# WHAT YOU SHOULD DO:
Find every line in the records below that contains the word "linejoin", and copy each such line.

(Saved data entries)
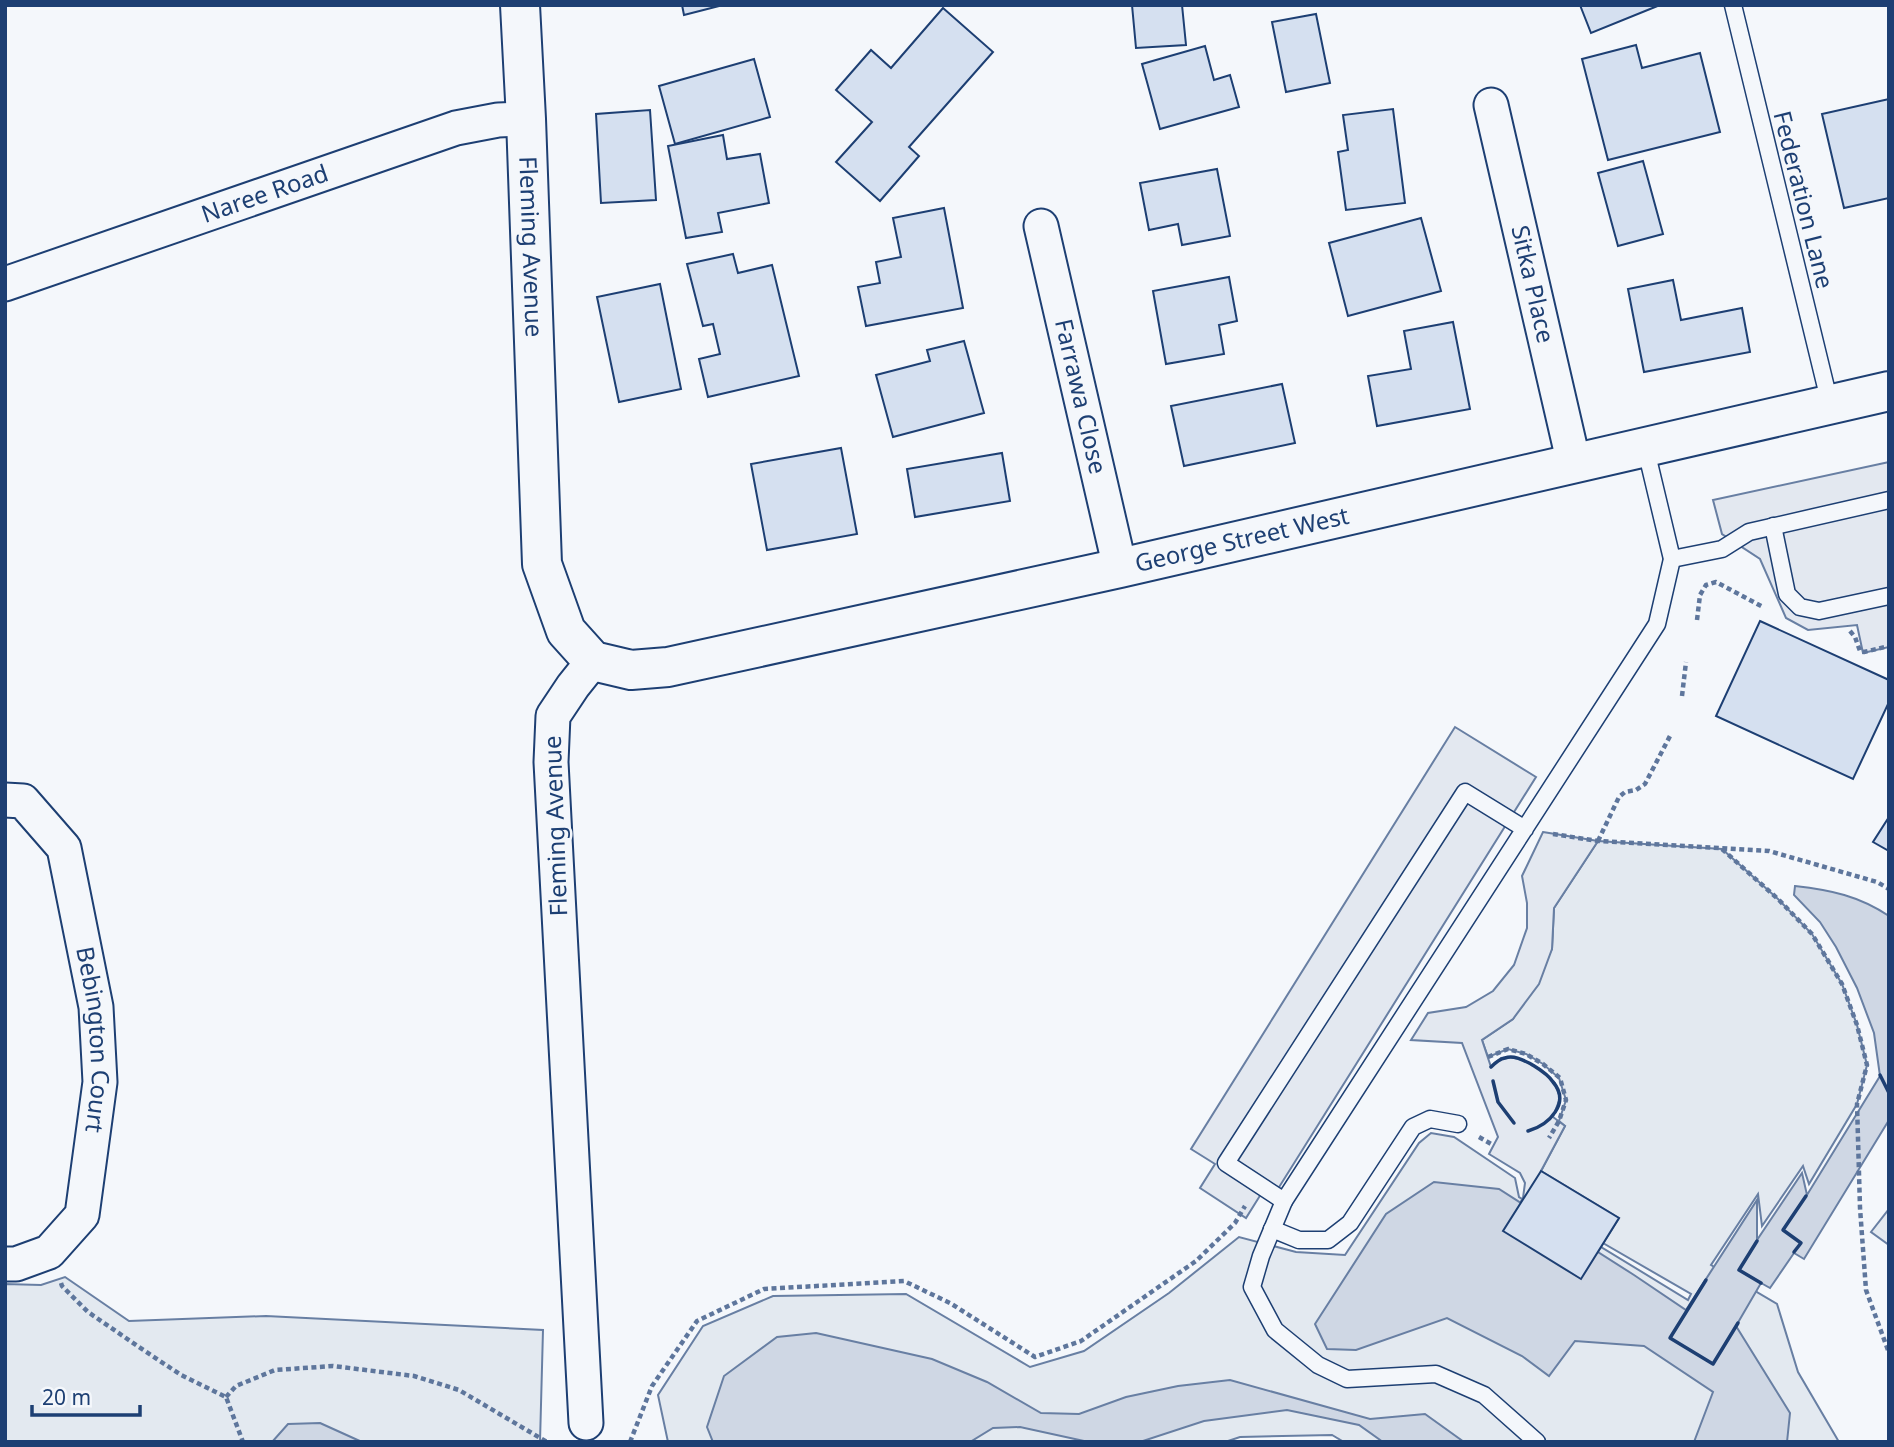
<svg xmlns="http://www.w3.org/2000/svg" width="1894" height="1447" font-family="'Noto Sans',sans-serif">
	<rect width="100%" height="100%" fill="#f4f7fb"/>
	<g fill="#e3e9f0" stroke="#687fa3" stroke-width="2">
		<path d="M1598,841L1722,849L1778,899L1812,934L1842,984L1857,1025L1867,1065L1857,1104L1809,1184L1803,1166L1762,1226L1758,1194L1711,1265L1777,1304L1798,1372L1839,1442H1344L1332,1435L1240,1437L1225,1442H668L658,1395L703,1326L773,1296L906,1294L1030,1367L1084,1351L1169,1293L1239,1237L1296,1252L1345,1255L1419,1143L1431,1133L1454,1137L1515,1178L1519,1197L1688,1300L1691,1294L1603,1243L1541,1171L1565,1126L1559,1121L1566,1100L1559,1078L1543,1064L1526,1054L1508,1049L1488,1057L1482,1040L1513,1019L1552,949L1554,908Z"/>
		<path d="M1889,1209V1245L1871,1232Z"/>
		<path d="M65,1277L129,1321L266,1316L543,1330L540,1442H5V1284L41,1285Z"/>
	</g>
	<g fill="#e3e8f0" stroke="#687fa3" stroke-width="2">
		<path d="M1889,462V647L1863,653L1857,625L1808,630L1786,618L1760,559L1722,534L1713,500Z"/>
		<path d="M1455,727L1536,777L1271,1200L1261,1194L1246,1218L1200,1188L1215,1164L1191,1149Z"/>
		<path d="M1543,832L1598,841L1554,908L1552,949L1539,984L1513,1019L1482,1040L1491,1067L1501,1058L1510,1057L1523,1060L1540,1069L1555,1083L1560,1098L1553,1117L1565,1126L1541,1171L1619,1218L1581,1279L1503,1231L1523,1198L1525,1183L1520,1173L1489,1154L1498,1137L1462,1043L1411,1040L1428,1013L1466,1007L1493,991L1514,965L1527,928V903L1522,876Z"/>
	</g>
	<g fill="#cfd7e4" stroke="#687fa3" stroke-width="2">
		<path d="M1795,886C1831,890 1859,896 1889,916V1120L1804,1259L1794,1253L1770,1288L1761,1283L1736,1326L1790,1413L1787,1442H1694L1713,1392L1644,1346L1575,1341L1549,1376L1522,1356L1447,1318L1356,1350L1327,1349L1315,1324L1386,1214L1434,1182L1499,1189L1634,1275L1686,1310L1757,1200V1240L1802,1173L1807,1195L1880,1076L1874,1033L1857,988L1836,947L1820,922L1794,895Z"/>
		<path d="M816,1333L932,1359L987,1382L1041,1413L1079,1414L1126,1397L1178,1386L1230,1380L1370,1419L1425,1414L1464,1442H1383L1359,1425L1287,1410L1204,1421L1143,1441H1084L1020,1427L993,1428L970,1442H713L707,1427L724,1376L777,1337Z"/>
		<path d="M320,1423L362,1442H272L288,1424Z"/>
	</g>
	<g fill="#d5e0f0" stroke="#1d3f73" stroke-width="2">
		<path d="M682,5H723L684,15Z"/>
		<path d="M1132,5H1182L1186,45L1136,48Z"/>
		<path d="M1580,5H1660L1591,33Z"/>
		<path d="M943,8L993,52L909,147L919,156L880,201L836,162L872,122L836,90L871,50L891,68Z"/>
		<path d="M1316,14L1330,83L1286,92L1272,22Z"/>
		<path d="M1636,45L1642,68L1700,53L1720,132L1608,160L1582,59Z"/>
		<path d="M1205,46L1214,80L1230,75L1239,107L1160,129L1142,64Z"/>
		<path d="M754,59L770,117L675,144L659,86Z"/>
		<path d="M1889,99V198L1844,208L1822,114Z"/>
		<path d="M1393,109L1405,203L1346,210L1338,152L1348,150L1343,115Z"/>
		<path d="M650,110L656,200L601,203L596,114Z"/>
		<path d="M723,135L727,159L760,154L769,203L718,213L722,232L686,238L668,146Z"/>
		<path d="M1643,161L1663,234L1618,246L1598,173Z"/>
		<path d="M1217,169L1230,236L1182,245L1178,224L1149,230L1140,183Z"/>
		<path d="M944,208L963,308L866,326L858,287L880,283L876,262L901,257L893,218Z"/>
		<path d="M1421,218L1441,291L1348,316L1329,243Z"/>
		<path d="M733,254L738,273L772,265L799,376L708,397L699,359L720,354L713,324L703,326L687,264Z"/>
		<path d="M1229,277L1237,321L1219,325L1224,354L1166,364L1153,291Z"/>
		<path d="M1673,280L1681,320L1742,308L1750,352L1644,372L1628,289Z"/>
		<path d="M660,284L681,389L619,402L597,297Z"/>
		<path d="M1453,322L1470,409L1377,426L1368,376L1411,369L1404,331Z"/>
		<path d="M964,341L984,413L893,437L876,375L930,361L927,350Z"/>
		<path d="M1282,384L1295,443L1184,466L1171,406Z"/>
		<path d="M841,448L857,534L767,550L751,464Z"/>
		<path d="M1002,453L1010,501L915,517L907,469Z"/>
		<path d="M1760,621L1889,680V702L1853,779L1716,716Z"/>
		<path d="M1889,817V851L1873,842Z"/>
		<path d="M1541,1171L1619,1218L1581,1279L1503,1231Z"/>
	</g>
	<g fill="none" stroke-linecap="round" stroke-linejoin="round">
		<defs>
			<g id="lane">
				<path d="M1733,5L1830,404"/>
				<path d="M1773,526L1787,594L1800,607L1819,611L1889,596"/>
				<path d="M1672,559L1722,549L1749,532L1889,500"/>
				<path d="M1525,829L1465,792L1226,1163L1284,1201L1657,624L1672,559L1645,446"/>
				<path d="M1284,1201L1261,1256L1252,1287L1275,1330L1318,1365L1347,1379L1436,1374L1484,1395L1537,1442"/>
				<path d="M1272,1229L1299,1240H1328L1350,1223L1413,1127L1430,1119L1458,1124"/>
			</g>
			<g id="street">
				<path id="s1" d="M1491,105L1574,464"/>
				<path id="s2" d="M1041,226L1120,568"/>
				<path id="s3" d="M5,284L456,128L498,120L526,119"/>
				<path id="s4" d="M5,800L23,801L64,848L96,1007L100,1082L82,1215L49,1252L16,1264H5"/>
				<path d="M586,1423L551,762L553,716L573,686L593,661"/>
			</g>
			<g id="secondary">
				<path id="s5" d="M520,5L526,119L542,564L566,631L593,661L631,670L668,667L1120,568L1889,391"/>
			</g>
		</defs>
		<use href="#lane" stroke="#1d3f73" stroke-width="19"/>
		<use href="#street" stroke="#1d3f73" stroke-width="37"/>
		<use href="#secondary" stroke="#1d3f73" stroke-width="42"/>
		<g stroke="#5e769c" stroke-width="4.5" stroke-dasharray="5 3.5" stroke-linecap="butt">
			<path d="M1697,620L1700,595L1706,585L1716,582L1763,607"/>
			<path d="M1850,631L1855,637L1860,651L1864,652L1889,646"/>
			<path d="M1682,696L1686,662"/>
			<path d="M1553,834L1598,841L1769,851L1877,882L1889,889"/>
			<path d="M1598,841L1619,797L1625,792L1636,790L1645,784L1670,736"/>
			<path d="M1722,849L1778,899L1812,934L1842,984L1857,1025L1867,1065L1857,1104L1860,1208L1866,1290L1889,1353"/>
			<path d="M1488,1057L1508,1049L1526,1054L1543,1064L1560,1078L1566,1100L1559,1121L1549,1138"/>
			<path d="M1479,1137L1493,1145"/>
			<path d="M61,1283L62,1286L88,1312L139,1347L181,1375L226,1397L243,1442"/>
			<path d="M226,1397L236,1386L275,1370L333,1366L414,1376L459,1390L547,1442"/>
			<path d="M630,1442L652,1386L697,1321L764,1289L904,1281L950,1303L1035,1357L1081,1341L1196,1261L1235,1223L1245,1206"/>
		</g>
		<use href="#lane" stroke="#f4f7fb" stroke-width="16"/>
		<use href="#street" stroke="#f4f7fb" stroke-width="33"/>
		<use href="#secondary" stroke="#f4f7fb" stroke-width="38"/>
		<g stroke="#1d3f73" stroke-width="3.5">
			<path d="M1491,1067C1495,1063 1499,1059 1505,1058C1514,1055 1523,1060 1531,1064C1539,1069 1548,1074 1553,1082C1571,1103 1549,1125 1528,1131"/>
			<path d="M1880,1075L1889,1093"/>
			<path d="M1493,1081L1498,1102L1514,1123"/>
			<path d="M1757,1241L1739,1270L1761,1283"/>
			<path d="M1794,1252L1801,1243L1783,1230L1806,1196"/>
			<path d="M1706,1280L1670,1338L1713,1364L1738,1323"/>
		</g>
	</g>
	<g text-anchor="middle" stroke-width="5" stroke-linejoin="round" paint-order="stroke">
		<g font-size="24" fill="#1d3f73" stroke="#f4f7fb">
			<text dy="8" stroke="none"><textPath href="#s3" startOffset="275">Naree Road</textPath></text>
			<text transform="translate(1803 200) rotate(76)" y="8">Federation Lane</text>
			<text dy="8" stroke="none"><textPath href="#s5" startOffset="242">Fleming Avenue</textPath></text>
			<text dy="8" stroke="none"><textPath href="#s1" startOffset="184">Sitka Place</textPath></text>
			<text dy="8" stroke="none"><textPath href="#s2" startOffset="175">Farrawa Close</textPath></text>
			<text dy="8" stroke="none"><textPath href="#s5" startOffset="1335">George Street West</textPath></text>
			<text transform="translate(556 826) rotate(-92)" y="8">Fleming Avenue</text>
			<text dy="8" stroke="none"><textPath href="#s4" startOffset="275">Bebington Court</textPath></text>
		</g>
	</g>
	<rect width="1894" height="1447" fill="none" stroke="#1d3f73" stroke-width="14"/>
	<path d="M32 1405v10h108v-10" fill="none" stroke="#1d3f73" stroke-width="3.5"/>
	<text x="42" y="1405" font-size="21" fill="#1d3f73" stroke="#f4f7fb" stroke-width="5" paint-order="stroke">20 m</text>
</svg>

# ANSWER BELOW:
	<g fill="none" stroke-linecap="round" stroke-linejoin="round">
	<g text-anchor="middle" stroke-width="5" stroke-linejoin="round" paint-order="stroke">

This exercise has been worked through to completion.